Остановив верблюда, она достала флягу из стеганого войлочного мешочка, подвешенного к переднему горбу верблюда, и стала пить холодный чай. До чего же приятно. Она готова была опорожнить всю флягу, но усталость тотчас как будто рукой сняло, и в глазах девушки снова появился блеск. Верблюд тронулся. Дороге, казалось Улдзийме, никогда не будет конца. Каждый раз, поднимаясь на какой-нибудь холм, она пристально вглядывалась вперед в надежде наконец-то увидеть город, но его и в помине не было. Не меньше Улдзиймы мечтал об этом и Дамдин. «По сравнению с городом доехать до аймака — сущий пустяк. Значит, верно говорят, что до города очень далеко», — думал он.
До полудня они преодолели долину, густо заросшую кустарником. Теперь надо было подниматься на гору Адацаг. Здесь-то их и нагнали Цокзол с Жамьяном. Они частенько отставали от каравана, заезжая в близлежащие айлы, чтобы попить кумыса. Они сразу же подъехали к Дамдину и стали помогать подгонять овец, которые сгрудились и не хотели идти.
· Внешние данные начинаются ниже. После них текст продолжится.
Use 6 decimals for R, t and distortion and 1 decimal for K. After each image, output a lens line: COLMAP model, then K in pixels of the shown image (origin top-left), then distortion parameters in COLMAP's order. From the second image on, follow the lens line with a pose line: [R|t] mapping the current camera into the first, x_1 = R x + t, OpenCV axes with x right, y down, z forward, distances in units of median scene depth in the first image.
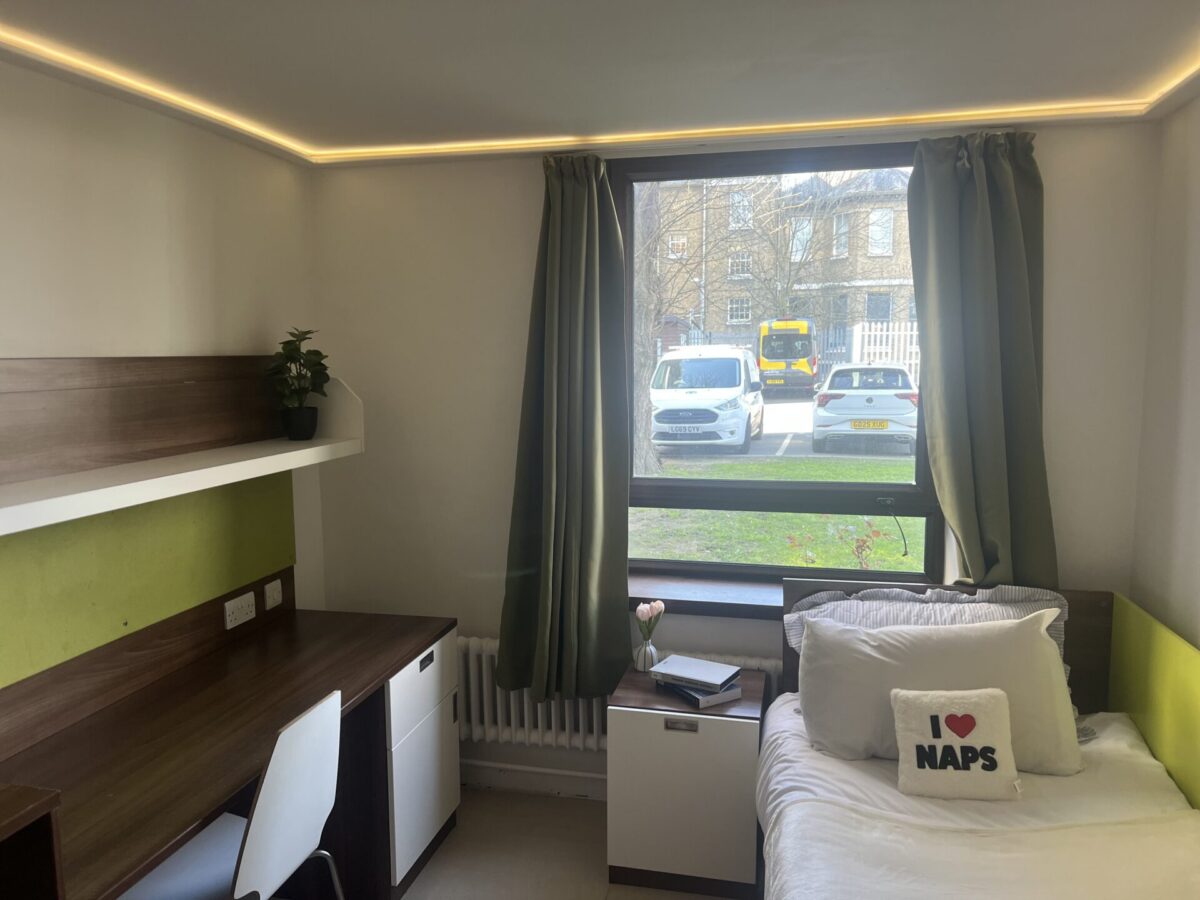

— Наверное, тебя жажда замучила, — сказал Цокзол и добавил: — Сейчас устроим привал.
Жамьян же подъехал к Улдзийме и, протягивая ей арул, сказал:
— Пить очень хочется? Возьми, доченька! Говорят, он при жаре хорошо помогает…
Дамдину было неприятно слушать елейный, какой-то приторный голос Жамьяна, и он отвернулся.
Привала ждали все, но, пожалуй, больше всех Дамдин. Ему даже чая не хотелось: лишь бы остановиться, побыстрее соорудить себе что-нибудь вроде навеса и лечь в тени поспать.
Из-за этого, а может, из-за Жамьяна Дамдин стал нервничать. А тот, собирая овец, все кружил поблизости, размахивал бичом и громко покрикивал. Дамдин сразу догадался, что Жамьян и на этот раз хлебнул самогонки. Каждый раз он возвращался навеселе, когда с Цокзолом заезжал в айлы.
На протяжении всего пути Дамдин старался запоминать все, что ему попадалось на глаза: названия долин, гор, холмов и даже бугорков. И делал это неспроста. Он ни на минуту не забывал то, что сказала ему перед дорогой мать: «Плохой человек горазд говорить о еде, а хороший о том, что видел». Ему хотелось, чтобы после возвращения кто-нибудь спросил у него об увиденном в пути. Тогда бы он мог с такими подробностями рассказать обо всем, что ни у кого бы не осталось никаких сомнений относительно его, Дамдина, знаний. Вот как мечтал он стать уважаемым человеком и вырасти в глазах односельчан.
«Вдали от дома, не зная названия какой-нибудь речки, горы, не вздумай вмешиваться в разговор местных жителей. Ты не только их кровно обидишь, но и сами горы затаят к тебе недоброе. Если не знаешь, то называй Хайрхан», — вспоминал он наставления матери.
Из-за этого-то Дамдин и мучился, и терзался. Во-первых, он, не зная названий гор, долин и речек, никак не мог заговорить первым. Во-вторых, не хотел досаждать вопросами Цокзолу и Жамьяну, боясь, что они рассердятся и, чего доброго, подумают о нем плохо, а возвратившись домой, скажут односельчанам: «Дамдин-то оказался болтливым, как сорока».
И все же он нашел выход… Стал расспрашивать Цокзола или Жамьяна о какой-нибудь местности уже после того, как они ее минуют. И при этом обращался с вопросом так, словно хотел уточнить.
В дороге Дамдина больше всего удивляло то, что чем дальше продвигались они на север, тем гуще и выше становилась трава.
Несколько лет назад довелось ему побывать на возвышенности Баян. Там они собирали сено — гобийцы не имеют представления о том, что такое косьба. Собирали полынь, лебеду, перекати-поле, но если изредка попадались ирис или многокорешковый лук, считали это такой удачей, что разговоров потом было на целый год.